▶ PASSAGE
------------------------------------------------------------
German Finance Minister Wolfgang Schäuble sees a window of opportunity to push through a deep reform of EU institutions. He thinks Europe's crisis-fighting efforts have created momentum for changing the EU treaty.

https://p.dw.com/p/16Qfn
Chancellor Angela Merkel talking to Finance Minister Wolfgang Schäuble
Image: picture-alliance/dpa

Wolfgang Schäuble wants to establish what he has called a "currency commissioner" for the eurozone, equipped with wide-ranging powers over the national budgets of the bloc's 17 member states.

Speaking to reporters on his way back from a tour of Asian countries on Tuesday, the German finance minister said the new commissioner should be granted rights similar to those of the EU's Competition Commissioner.

"The Commissioner for Competition is globally respected and feared," Schäuble said, adding that bigger steps toward a fiscal union within the eurozone must now be made to end the debt crisis.

Part of Schäuble's proposal also includes a reform of the European Parliament. In what he described as "flexible voting rights," European lawmakers should only be allowed to vote on issues which affect their own respective countries.

Seeing "momentum" for change, the German finance minister said he was already planning to float his proposals  at the upcoming EU summit this week. Under ideal circumstances, he added, the EU's 27-nation convention could be convened as early as December to work out changes to the EU treaty.

Asked by reporters whether his proposals were supported by Chancellor Angela Merkel, Schäuble admitted that she was "somewhat more cautious" about them.
------------------------------------------------------------
▶ THE DATA

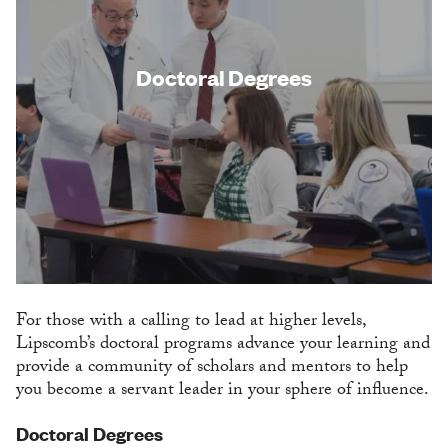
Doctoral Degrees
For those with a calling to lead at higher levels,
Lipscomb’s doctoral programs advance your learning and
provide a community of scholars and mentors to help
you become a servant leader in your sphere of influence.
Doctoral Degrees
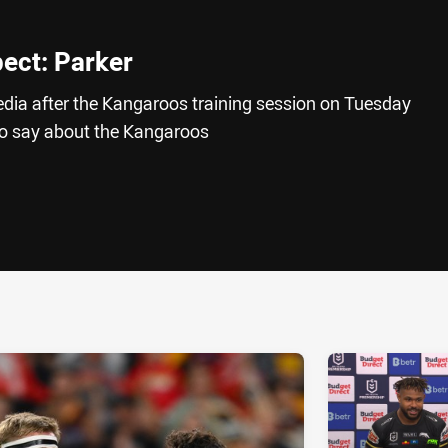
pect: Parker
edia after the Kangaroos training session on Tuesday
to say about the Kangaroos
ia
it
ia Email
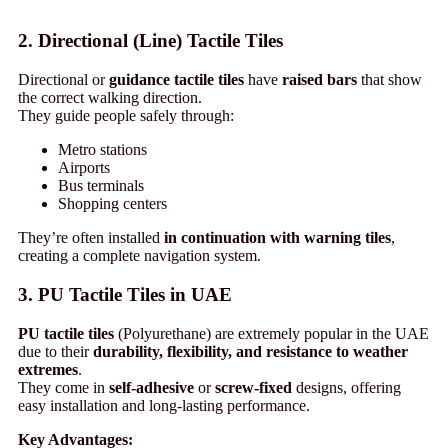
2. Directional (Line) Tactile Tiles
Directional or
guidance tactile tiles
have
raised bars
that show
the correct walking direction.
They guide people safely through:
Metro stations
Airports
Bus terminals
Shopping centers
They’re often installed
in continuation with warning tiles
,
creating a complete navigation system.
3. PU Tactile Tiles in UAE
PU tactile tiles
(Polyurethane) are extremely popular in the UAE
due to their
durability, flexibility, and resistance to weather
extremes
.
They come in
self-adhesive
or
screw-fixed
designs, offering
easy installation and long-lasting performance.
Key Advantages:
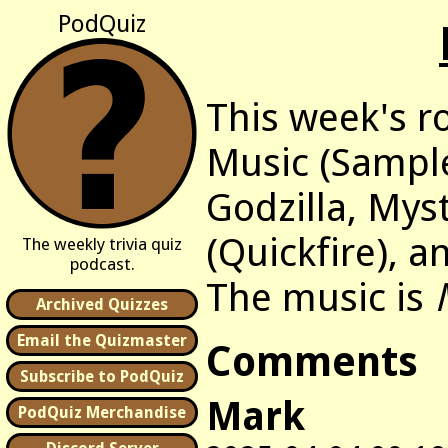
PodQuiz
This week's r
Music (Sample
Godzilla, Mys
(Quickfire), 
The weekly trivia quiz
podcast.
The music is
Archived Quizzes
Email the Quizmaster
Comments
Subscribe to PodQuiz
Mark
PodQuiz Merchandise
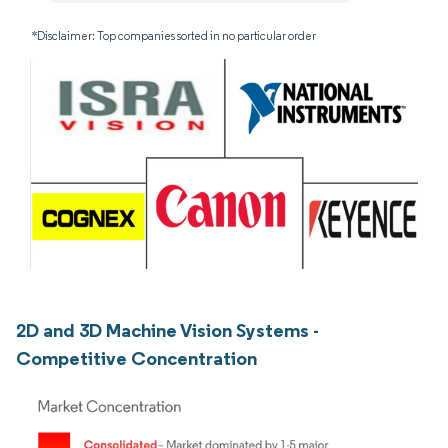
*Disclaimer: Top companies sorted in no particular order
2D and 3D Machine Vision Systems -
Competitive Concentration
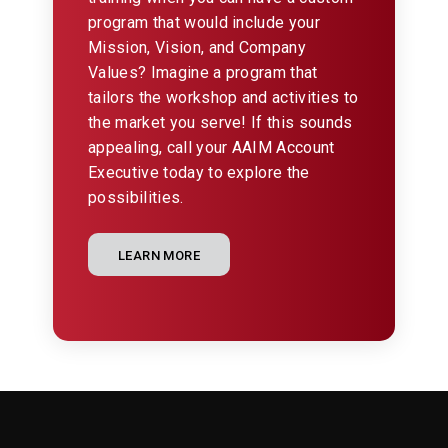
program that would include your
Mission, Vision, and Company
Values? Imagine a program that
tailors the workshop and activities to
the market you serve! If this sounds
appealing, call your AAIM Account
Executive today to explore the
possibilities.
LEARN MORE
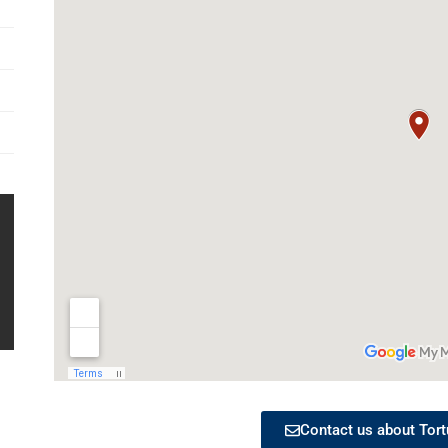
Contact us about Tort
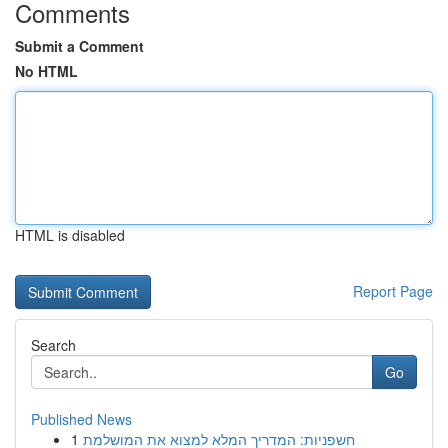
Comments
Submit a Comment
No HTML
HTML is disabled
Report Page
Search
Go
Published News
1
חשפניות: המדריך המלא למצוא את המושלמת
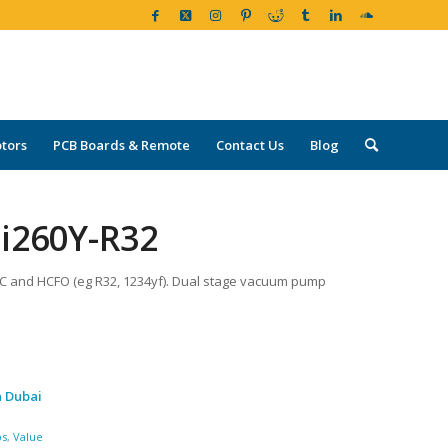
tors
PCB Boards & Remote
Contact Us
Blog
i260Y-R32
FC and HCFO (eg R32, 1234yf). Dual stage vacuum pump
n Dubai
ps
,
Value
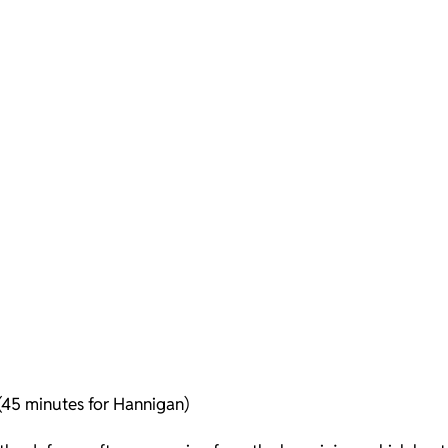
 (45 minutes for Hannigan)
------------------------------------------------------------
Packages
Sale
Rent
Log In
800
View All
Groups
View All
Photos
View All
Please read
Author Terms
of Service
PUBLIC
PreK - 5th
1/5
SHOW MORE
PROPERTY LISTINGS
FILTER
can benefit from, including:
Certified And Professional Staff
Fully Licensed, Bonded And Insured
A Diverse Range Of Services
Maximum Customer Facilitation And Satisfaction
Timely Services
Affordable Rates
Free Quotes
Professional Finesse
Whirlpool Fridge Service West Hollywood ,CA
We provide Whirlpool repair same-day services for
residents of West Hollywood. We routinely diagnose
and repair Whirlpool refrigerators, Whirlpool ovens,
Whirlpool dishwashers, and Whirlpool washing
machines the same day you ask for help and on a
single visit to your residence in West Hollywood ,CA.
------------------------------------------------------------
▶ CHECK YOUR UNDERSTANDING
**a)** Print the passage on Schäuble's EU reform proposals from "Wolfgang Schäuble wants" through "the debt crisis.", inclusive.
**b)** Return every line of the records that contains the string "Hollywood". Case counts.

▶ RESULTS
**a)**
Wolfgang Schäuble wants to establish what he has called a "currency commissioner" for the eurozone, equipped with wide-ranging powers over the national budgets of the bloc's 17 member states.

Speaking to reporters on his way back from a tour of Asian countries on Tuesday, the German finance minister said the new commissioner should be granted rights similar to those of the EU's Competition Commissioner.

"The Commissioner for Competition is globally respected and feared," Schäuble said, adding that bigger steps toward a fiscal union within the eurozone must now be made to end the debt crisis.

**b)**
Whirlpool Fridge Service West Hollywood ,CA
residents of West Hollywood. We routinely diagnose
single visit to your residence in West Hollywood ,CA.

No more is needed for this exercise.